→ Collected material:

■ ■ ■ ■ ■ ■ ■

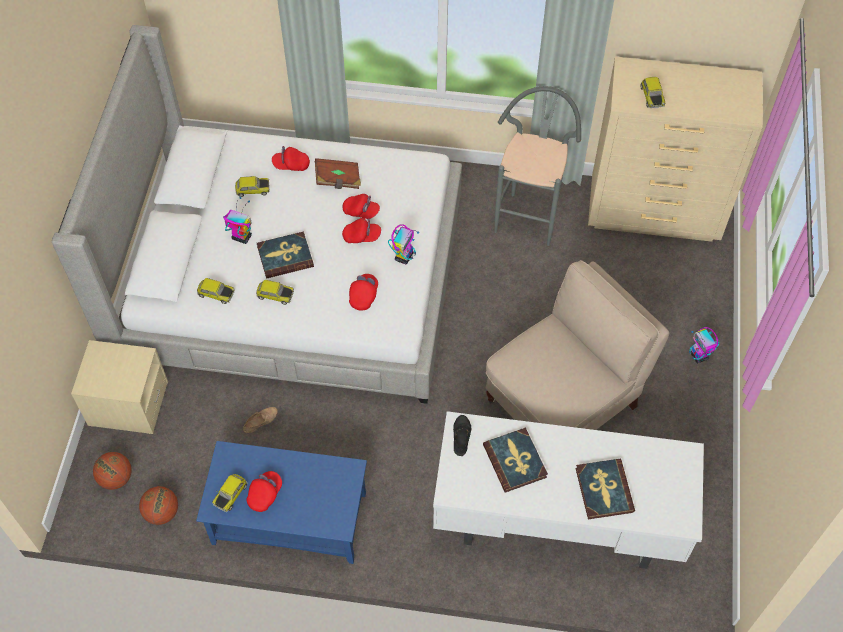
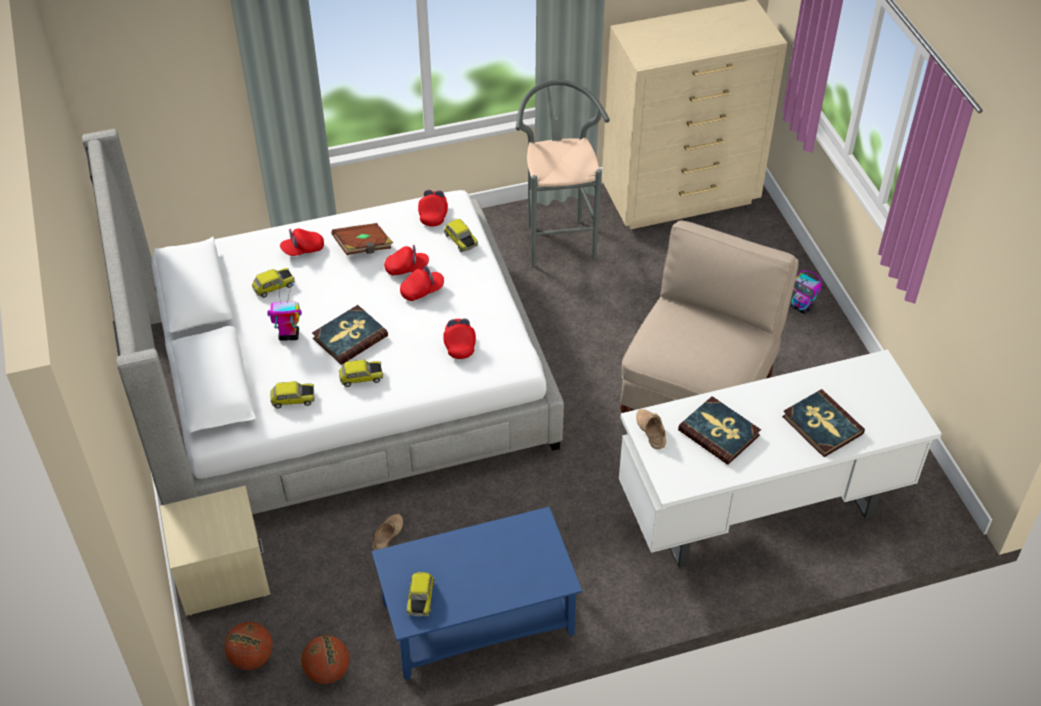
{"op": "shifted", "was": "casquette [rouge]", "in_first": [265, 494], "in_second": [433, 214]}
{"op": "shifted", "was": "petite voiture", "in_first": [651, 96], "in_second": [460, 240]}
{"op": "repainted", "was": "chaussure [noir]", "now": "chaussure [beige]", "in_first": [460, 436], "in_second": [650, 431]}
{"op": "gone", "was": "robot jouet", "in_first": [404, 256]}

■ ■ ■ ■ ■ ■ ■

→ Work instruction:
Wherever the string "shifted" occurs in the data, copy the line that holds it.

→ Output for this exercise:
{"op": "shifted", "was": "casquette [rouge]", "in_first": [265, 494], "in_second": [433, 214]}
{"op": "shifted", "was": "petite voiture", "in_first": [651, 96], "in_second": [460, 240]}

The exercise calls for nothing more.